We're new to the cruising scene so please excuse our dumb questions. Our home marina has cable to the each pedestal and it seems to work fine but the signal is analog so not very clear. While there are far fewer channels, our over-the-air HDTV antenna pulls in a much clearer picture. Is there a way to improve the signal that the marina is providing? Thanks!
Short answer...no, and I don't think looking for bad wire connections will help. Most of us don't remember how bad analog TV signals look, because we haven't seen them in the US since 2009.
Since then, analog signals are no longer allowed for 'broadcast' -- everything coming over the airwaves now is digital. That's why your picture is better with your antenna.
https://en.wikipedia.org/wiki/Digital_television_transition_in_the_United_States
However, as long as they are not broadcasting into the airwaves, cable companies, hotels and marinas
can still put analog signals on their privately owned wires, although there are very few reasons why they'd want to do this. Analog signals can't be 'compresssed', so they waste a lot of bandwidth.
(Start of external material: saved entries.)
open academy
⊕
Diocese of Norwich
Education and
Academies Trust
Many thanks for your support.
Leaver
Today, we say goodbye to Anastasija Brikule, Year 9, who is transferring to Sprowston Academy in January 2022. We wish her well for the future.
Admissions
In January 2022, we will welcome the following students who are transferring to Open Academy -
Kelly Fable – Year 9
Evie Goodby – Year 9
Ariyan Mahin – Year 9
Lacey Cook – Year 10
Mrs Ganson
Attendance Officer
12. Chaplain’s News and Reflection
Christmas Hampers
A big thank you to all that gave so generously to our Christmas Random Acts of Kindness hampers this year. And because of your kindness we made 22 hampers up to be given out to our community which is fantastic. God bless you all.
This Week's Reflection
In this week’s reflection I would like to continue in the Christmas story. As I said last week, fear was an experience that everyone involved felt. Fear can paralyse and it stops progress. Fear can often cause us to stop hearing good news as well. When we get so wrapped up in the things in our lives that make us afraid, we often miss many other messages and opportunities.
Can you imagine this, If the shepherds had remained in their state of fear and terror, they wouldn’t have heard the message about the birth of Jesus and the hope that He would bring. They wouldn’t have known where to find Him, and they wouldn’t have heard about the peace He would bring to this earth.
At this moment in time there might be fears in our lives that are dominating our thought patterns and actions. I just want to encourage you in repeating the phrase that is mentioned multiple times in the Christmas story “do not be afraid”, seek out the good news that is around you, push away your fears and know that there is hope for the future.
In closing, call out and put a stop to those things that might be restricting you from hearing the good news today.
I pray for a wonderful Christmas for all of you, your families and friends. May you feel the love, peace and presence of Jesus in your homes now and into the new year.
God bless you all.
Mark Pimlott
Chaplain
A marina is a special case however -- they don't want to have to supply cable set-top-boxes to every boater, and they don't want to deliver HDTV content for 'free', and/or they don't want to upgrade old equipment, so they convert channels from digital to analog, which solves these problems (although the picture looks poor).
https://en.wikipedia.org/wiki/Cable_television_headend#Analog_Modulation
Can you connect to a cable wifi hotspot from where you are? A Ubiquity Nanostation can reach one up to a mile or more away if you have a line-of-sight. Then you can 'stream' content from your cable provider through a ROKU or something similar.